◆ EXERCISE DESCRIPTION ◆
Reproduce the entire listing below exactly.

◆ MATERIAL PROVIDED ◆
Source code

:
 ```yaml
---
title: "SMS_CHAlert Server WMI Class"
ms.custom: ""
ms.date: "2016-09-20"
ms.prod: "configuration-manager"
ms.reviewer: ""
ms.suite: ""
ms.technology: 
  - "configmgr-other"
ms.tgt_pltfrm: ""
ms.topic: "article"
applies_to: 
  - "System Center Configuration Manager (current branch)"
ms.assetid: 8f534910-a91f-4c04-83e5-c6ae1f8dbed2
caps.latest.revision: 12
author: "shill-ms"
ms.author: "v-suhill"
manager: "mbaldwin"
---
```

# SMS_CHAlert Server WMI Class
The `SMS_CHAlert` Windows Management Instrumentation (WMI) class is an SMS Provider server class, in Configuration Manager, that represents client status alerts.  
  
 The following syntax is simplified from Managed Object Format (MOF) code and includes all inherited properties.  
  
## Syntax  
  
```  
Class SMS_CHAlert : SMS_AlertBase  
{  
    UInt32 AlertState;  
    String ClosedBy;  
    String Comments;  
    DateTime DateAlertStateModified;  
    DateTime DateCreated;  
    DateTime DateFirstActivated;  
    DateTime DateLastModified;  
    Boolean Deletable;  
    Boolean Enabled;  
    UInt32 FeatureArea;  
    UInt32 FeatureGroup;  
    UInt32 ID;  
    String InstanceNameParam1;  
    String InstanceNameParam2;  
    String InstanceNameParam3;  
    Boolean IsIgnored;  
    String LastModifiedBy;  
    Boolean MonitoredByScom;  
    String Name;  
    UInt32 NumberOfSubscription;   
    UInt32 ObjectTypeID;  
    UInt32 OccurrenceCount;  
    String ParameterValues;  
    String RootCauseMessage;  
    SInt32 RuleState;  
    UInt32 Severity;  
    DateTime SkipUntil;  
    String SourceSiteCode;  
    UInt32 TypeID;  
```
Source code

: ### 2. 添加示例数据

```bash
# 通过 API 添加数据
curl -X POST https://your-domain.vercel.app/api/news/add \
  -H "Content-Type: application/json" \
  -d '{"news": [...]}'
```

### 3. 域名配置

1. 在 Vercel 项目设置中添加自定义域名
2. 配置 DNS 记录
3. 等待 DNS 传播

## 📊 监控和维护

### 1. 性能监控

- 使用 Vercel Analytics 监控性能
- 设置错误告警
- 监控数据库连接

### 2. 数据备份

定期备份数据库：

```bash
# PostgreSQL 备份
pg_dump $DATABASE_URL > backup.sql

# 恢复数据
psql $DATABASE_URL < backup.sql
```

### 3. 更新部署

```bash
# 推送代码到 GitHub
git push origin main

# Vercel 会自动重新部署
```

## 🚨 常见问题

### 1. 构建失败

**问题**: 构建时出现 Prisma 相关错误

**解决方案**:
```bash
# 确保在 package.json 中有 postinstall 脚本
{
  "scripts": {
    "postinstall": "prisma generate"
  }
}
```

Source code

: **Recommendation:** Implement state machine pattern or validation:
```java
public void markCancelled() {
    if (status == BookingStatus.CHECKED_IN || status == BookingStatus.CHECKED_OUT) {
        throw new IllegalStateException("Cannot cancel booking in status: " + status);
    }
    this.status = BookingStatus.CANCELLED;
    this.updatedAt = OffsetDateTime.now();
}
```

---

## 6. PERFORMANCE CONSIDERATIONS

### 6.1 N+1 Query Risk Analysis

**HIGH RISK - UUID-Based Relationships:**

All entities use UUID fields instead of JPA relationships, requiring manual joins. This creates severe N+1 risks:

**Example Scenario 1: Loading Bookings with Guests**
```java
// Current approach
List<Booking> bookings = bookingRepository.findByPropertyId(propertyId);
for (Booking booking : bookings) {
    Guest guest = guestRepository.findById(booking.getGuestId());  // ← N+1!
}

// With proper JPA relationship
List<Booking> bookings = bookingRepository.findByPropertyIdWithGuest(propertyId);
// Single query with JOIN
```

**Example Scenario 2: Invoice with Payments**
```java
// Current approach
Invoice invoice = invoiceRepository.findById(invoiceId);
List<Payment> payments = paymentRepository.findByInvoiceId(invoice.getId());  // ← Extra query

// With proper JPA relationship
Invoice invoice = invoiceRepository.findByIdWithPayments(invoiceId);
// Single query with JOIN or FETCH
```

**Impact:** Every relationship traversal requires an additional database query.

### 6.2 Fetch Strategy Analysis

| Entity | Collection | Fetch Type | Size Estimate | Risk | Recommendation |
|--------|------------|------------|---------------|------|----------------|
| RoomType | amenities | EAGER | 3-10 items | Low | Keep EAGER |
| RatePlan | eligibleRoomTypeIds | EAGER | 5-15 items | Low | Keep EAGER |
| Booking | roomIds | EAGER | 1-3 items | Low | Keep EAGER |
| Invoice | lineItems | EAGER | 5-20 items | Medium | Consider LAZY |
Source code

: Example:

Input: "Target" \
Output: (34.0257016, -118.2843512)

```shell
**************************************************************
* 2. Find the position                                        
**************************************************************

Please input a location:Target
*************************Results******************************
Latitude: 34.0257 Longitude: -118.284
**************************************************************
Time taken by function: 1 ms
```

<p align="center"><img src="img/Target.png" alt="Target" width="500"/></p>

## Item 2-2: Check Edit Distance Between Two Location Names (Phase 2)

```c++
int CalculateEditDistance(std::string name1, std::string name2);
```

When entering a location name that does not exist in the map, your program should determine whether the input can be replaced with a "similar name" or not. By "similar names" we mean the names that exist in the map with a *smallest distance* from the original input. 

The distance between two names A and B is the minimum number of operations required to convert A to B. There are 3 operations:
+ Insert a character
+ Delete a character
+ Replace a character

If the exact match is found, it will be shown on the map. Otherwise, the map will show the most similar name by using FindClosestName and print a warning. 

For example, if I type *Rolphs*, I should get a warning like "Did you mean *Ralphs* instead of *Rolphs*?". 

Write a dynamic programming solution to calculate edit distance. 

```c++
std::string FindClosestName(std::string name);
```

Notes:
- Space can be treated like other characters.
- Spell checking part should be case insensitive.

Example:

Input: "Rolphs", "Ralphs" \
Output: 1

◆ RESPONSE BOX ◆
Source code

:
 ```yaml
---
title: "SMS_CHAlert Server WMI Class"
ms.custom: ""
ms.date: "2016-09-20"
ms.prod: "configuration-manager"
ms.reviewer: ""
ms.suite: ""
ms.technology: 
  - "configmgr-other"
ms.tgt_pltfrm: ""
ms.topic: "article"
applies_to: 
  - "System Center Configuration Manager (current branch)"
ms.assetid: 8f534910-a91f-4c04-83e5-c6ae1f8dbed2
caps.latest.revision: 12
author: "shill-ms"
ms.author: "v-suhill"
manager: "mbaldwin"
---
```

# SMS_CHAlert Server WMI Class
The `SMS_CHAlert` Windows Management Instrumentation (WMI) class is an SMS Provider server class, in Configuration Manager, that represents client status alerts.  
  
 The following syntax is simplified from Managed Object Format (MOF) code and includes all inherited properties.  
  
## Syntax  
  
```  
Class SMS_CHAlert : SMS_AlertBase  
{  
    UInt32 AlertState;  
    String ClosedBy;  
    String Comments;  
    DateTime DateAlertStateModified;  
    DateTime DateCreated;  
    DateTime DateFirstActivated;  
    DateTime DateLastModified;  
    Boolean Deletable;  
    Boolean Enabled;  
    UInt32 FeatureArea;  
    UInt32 FeatureGroup;  
    UInt32 ID;  
    String InstanceNameParam1;  
    String InstanceNameParam2;  
    String InstanceNameParam3;  
    Boolean IsIgnored;  
    String LastModifiedBy;  
    Boolean MonitoredByScom;  
    String Name;  
    UInt32 NumberOfSubscription;   
    UInt32 ObjectTypeID;  
    UInt32 OccurrenceCount;  
    String ParameterValues;  
    String RootCauseMessage;  
    SInt32 RuleState;  
    UInt32 Severity;  
    DateTime SkipUntil;  
    String SourceSiteCode;  
    UInt32 TypeID;  
```
Source code

: ### 2. 添加示例数据

```bash
# 通过 API 添加数据
curl -X POST https://your-domain.vercel.app/api/news/add \
  -H "Content-Type: application/json" \
  -d '{"news": [...]}'
```

### 3. 域名配置

1. 在 Vercel 项目设置中添加自定义域名
2. 配置 DNS 记录
3. 等待 DNS 传播

## 📊 监控和维护

### 1. 性能监控

- 使用 Vercel Analytics 监控性能
- 设置错误告警
- 监控数据库连接

### 2. 数据备份

定期备份数据库：

```bash
# PostgreSQL 备份
pg_dump $DATABASE_URL > backup.sql

# 恢复数据
psql $DATABASE_URL < backup.sql
```

### 3. 更新部署

```bash
# 推送代码到 GitHub
git push origin main

# Vercel 会自动重新部署
```

## 🚨 常见问题

### 1. 构建失败

**问题**: 构建时出现 Prisma 相关错误

**解决方案**:
```bash
# 确保在 package.json 中有 postinstall 脚本
{
  "scripts": {
    "postinstall": "prisma generate"
  }
}
```

Source code

: **Recommendation:** Implement state machine pattern or validation:
```java
public void markCancelled() {
    if (status == BookingStatus.CHECKED_IN || status == BookingStatus.CHECKED_OUT) {
        throw new IllegalStateException("Cannot cancel booking in status: " + status);
    }
    this.status = BookingStatus.CANCELLED;
    this.updatedAt = OffsetDateTime.now();
}
```

---

## 6. PERFORMANCE CONSIDERATIONS

### 6.1 N+1 Query Risk Analysis

**HIGH RISK - UUID-Based Relationships:**

All entities use UUID fields instead of JPA relationships, requiring manual joins. This creates severe N+1 risks:

**Example Scenario 1: Loading Bookings with Guests**
```java
// Current approach
List<Booking> bookings = bookingRepository.findByPropertyId(propertyId);
for (Booking booking : bookings) {
    Guest guest = guestRepository.findById(booking.getGuestId());  // ← N+1!
}

// With proper JPA relationship
List<Booking> bookings = bookingRepository.findByPropertyIdWithGuest(propertyId);
// Single query with JOIN
```

**Example Scenario 2: Invoice with Payments**
```java
// Current approach
Invoice invoice = invoiceRepository.findById(invoiceId);
List<Payment> payments = paymentRepository.findByInvoiceId(invoice.getId());  // ← Extra query

// With proper JPA relationship
Invoice invoice = invoiceRepository.findByIdWithPayments(invoiceId);
// Single query with JOIN or FETCH
```

**Impact:** Every relationship traversal requires an additional database query.

### 6.2 Fetch Strategy Analysis

| Entity | Collection | Fetch Type | Size Estimate | Risk | Recommendation |
|--------|------------|------------|---------------|------|----------------|
| RoomType | amenities | EAGER | 3-10 items | Low | Keep EAGER |
| RatePlan | eligibleRoomTypeIds | EAGER | 5-15 items | Low | Keep EAGER |
| Booking | roomIds | EAGER | 1-3 items | Low | Keep EAGER |
| Invoice | lineItems | EAGER | 5-20 items | Medium | Consider LAZY |
Source code

: Example:

Input: "Target" \
Output: (34.0257016, -118.2843512)

```shell
**************************************************************
* 2. Find the position                                        
**************************************************************

Please input a location:Target
*************************Results******************************
Latitude: 34.0257 Longitude: -118.284
**************************************************************
Time taken by function: 1 ms
```

<p align="center"><img src="img/Target.png" alt="Target" width="500"/></p>

## Item 2-2: Check Edit Distance Between Two Location Names (Phase 2)

```c++
int CalculateEditDistance(std::string name1, std::string name2);
```

When entering a location name that does not exist in the map, your program should determine whether the input can be replaced with a "similar name" or not. By "similar names" we mean the names that exist in the map with a *smallest distance* from the original input. 

The distance between two names A and B is the minimum number of operations required to convert A to B. There are 3 operations:
+ Insert a character
+ Delete a character
+ Replace a character

If the exact match is found, it will be shown on the map. Otherwise, the map will show the most similar name by using FindClosestName and print a warning. 

For example, if I type *Rolphs*, I should get a warning like "Did you mean *Ralphs* instead of *Rolphs*?". 

Write a dynamic programming solution to calculate edit distance. 

```c++
std::string FindClosestName(std::string name);
```

Notes:
- Space can be treated like other characters.
- Spell checking part should be case insensitive.

Example:

Input: "Rolphs", "Ralphs" \
Output: 1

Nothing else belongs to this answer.